Set out the lines of every listing below as a numbered list, leaving out any blank lines.

= Provided information =
################

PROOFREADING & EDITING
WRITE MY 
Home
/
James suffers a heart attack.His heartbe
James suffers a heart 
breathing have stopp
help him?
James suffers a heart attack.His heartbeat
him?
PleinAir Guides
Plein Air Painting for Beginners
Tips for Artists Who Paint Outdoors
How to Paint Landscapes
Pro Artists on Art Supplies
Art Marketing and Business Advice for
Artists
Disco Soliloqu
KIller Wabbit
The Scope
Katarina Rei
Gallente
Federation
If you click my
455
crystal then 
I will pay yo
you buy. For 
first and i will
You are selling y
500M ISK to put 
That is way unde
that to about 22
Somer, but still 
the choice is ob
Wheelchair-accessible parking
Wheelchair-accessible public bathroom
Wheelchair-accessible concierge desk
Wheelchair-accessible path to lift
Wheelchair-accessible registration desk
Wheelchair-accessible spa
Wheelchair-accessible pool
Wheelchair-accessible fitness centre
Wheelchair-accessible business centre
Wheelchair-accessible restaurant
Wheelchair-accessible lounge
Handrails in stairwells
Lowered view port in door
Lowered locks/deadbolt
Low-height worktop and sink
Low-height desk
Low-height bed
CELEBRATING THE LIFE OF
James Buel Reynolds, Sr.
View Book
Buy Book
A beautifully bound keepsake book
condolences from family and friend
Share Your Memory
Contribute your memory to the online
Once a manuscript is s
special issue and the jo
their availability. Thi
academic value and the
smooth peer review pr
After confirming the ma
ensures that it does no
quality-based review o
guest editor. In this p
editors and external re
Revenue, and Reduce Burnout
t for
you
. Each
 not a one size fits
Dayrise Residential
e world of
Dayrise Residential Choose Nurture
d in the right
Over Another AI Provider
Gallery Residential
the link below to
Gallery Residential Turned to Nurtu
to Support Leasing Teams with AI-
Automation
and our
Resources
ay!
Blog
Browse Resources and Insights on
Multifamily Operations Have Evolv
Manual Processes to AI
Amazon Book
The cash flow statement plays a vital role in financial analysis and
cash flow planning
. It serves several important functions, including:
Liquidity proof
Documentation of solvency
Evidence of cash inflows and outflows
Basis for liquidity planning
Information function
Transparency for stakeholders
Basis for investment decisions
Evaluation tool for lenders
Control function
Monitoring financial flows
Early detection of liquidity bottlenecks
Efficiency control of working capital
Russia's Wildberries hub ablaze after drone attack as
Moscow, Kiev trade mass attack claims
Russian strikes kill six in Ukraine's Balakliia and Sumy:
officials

################

= Solution for this task =
1. PROOFREADING & EDITING
2. WRITE MY 
3. Home
4. /
5. James suffers a heart attack.His heartbe
6. James suffers a heart 
7. breathing have stopp
8. help him?
9. James suffers a heart attack.His heartbeat
10. him?
11. PleinAir Guides
12. Plein Air Painting for Beginners
13. Tips for Artists Who Paint Outdoors
14. How to Paint Landscapes
15. Pro Artists on Art Supplies
16. Art Marketing and Business Advice for
17. Artists
18. Disco Soliloqu
19. KIller Wabbit
20. The Scope
21. Katarina Rei
22. Gallente
23. Federation
24. If you click my
25. 455
26. crystal then 
27. I will pay yo
28. you buy. For 
29. first and i will
30. You are selling y
31. 500M ISK to put 
32. That is way unde
33. that to about 22
34. Somer, but still 
35. the choice is ob
36. Wheelchair-accessible parking
37. Wheelchair-accessible public bathroom
38. Wheelchair-accessible concierge desk
39. Wheelchair-accessible path to lift
40. Wheelchair-accessible registration desk
41. Wheelchair-accessible spa
42. Wheelchair-accessible pool
43. Wheelchair-accessible fitness centre
44. Wheelchair-accessible business centre
45. Wheelchair-accessible restaurant
46. Wheelchair-accessible lounge
47. Handrails in stairwells
48. Lowered view port in door
49. Lowered locks/deadbolt
50. Low-height worktop and sink
51. Low-height desk
52. Low-height bed
53. CELEBRATING THE LIFE OF
54. James Buel Reynolds, Sr.
55. View Book
56. Buy Book
57. A beautifully bound keepsake book
58. condolences from family and friend
59. Share Your Memory
60. Contribute your memory to the online
61. Once a manuscript is s
62. special issue and the jo
63. their availability. Thi
64. academic value and the
65. smooth peer review pr
66. After confirming the ma
67. ensures that it does no
68. quality-based review o
69. guest editor. In this p
70. editors and external re
71. Revenue, and Reduce Burnout
72. t for
73. you
74. . Each
75.  not a one size fits
76. Dayrise Residential
77. e world of
78. Dayrise Residential Choose Nurture
79. d in the right
80. Over Another AI Provider
81. Gallery Residential
82. the link below to
83. Gallery Residential Turned to Nurtu
84. to Support Leasing Teams with AI-
85. Automation
86. and our
87. Resources
88. ay!
89. Blog
90. Browse Resources and Insights on
91. Multifamily Operations Have Evolv
92. Manual Processes to AI
93. Amazon Book
94. The cash flow statement plays a vital role in financial analysis and
95. cash flow planning
96. . It serves several important functions, including:
97. Liquidity proof
98. Documentation of solvency
99. Evidence of cash inflows and outflows
100. Basis for liquidity planning
101. Information function
102. Transparency for stakeholders
103. Basis for investment decisions
104. Evaluation tool for lenders
105. Control function
106. Monitoring financial flows
107. Early detection of liquidity bottlenecks
108. Efficiency control of working capital
109. Russia's Wildberries hub ablaze after drone attack as
110. Moscow, Kiev trade mass attack claims
111. Russian strikes kill six in Ukraine's Balakliia and Sumy:
112. officials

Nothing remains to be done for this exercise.